Randy thought it was a great song with great vocals. “America, we’ve got somebody else in it to win it!” Ellen couldn’t have asked for more. “That’s what I was hoping you’d do, and you did it.” Kara said that Crystal didn’t change it up that much but she’d “showed parts of your voice I don’t think we’ve heard until tonight.” She liked that she’d taken the risk of not having an instrument. Simon admitted to being surprised when he heard the song choice, but now he got it. “What you just proved is that you’ve got soul.” He liked that she’s worked outside of her comfort zone. “After that, you may be thanking Ellen next week for putting you in the final.”
Finally, Lee was in Chicago when he received a text message that told him Simon had chosen “Hallelujah” by Leonard Cohen. Although, Lee thought it was by “Leonard Feldman.” Accompanying himself on guitar, wearing a white button-down with rose pinstripes, Lee was the only contestant the entire night to benefit by patently dramatic staging, with violins shown playing (remember, none of the other band members were shown for any other performance), and a contingent of background singers coming out on stage. Oh, please. Are they trying to hand this to him? It was probably his best performance to date, even though he screamed it more than sung it at points.

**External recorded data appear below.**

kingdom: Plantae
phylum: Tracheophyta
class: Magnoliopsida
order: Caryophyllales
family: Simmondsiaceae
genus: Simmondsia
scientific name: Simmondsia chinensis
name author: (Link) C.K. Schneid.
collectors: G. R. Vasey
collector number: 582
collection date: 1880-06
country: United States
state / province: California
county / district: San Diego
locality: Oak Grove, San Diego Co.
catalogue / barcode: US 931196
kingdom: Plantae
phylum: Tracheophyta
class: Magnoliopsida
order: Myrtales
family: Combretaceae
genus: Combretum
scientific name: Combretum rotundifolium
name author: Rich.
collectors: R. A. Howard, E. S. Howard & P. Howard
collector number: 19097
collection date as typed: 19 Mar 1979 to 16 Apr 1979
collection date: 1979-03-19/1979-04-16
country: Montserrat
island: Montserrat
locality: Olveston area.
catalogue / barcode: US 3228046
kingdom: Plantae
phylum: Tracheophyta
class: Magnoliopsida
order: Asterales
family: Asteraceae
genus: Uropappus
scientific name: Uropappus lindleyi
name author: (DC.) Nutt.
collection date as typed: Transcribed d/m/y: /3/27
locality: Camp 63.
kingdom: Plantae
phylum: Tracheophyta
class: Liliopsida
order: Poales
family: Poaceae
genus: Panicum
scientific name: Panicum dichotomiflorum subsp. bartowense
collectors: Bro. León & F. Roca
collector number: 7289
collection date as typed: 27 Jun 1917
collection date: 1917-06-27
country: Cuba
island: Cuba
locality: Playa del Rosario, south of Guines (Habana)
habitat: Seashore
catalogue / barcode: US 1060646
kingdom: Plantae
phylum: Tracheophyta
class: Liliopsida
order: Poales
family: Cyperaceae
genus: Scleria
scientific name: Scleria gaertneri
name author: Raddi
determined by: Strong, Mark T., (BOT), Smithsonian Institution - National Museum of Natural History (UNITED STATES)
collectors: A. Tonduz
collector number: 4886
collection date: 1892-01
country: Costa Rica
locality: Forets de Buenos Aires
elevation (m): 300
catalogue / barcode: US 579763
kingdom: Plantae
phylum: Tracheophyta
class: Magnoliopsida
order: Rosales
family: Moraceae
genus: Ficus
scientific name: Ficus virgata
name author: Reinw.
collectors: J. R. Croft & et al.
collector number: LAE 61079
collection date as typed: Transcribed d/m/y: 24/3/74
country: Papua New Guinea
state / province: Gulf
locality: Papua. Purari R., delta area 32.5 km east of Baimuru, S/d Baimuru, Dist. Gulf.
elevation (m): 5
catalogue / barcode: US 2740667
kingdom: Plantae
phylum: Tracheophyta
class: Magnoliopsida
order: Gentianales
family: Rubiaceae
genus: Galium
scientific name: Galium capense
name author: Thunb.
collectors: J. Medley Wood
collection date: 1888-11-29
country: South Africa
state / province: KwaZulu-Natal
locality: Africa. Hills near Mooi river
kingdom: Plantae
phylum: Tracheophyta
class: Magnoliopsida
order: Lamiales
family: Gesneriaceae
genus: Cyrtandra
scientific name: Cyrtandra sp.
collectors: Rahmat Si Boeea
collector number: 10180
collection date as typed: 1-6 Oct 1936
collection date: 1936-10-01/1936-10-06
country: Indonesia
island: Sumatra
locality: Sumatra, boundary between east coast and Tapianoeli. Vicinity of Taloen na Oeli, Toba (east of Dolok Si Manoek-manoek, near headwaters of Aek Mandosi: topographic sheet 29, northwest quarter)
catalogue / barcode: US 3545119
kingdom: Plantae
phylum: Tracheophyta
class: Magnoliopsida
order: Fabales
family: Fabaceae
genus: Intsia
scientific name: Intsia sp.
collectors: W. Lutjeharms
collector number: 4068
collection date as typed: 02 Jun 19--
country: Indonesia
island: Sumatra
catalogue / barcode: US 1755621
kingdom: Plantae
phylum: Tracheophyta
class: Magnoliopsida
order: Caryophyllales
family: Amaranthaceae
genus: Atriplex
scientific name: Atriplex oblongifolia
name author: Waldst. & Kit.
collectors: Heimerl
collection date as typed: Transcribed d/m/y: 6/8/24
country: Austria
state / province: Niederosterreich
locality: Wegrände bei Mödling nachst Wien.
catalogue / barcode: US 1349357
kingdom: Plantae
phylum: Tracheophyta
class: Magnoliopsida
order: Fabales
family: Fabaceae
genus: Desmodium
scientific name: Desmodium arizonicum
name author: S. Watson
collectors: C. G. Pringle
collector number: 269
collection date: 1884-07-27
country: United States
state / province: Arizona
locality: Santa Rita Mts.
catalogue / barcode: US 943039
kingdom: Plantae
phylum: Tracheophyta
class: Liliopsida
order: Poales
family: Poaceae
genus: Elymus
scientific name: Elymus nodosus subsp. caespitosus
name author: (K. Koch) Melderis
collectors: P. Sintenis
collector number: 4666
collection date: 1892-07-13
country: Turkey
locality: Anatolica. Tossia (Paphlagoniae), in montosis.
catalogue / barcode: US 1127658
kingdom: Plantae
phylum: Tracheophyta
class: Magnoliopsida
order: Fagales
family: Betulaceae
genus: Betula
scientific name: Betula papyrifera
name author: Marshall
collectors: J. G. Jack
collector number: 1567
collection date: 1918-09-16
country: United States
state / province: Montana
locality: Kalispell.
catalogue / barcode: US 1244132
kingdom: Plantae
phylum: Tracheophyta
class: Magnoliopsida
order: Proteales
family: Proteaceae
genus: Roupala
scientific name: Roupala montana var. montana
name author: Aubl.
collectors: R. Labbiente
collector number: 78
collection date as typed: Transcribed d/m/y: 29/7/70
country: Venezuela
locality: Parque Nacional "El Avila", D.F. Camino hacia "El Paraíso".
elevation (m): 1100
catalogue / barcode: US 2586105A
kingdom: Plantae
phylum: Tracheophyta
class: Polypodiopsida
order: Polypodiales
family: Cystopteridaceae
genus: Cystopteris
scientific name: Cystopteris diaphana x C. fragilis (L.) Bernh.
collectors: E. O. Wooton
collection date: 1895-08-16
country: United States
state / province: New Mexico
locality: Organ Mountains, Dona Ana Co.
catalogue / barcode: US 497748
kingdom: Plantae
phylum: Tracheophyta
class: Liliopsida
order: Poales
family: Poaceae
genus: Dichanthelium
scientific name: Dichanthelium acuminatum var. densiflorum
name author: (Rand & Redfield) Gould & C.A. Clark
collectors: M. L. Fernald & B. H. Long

Randy thought “this was your biggest moment. That was unbelievable.” Lee jumped in before Ellen to say thank you to Simon. (But he still couldn’t even manage a smile, despite all the effusive praise.) Ellen was “glad you listened to him” (So, did Simon arrange this for him? Or give him additional advice? Because he had no choice but to sing the song he was given.) She thought it was stunning. Kara said, “You are what this show is all about. Somebody who starts in one place… ends up in an epic moment.” She said, “You owned the entire night.” Simon said he was “very, very, very proud of you.” Furthermore, “Tonight, with that performance, you proved that you are a fantastic singer, a great person, and I really hope for you that you make it to next week.”
Kudos to Crystal and (reluctantly) to Lee (although his moment was so clearly manufactured it’s hard to believe).
Does anyone doubt that Casey is going home?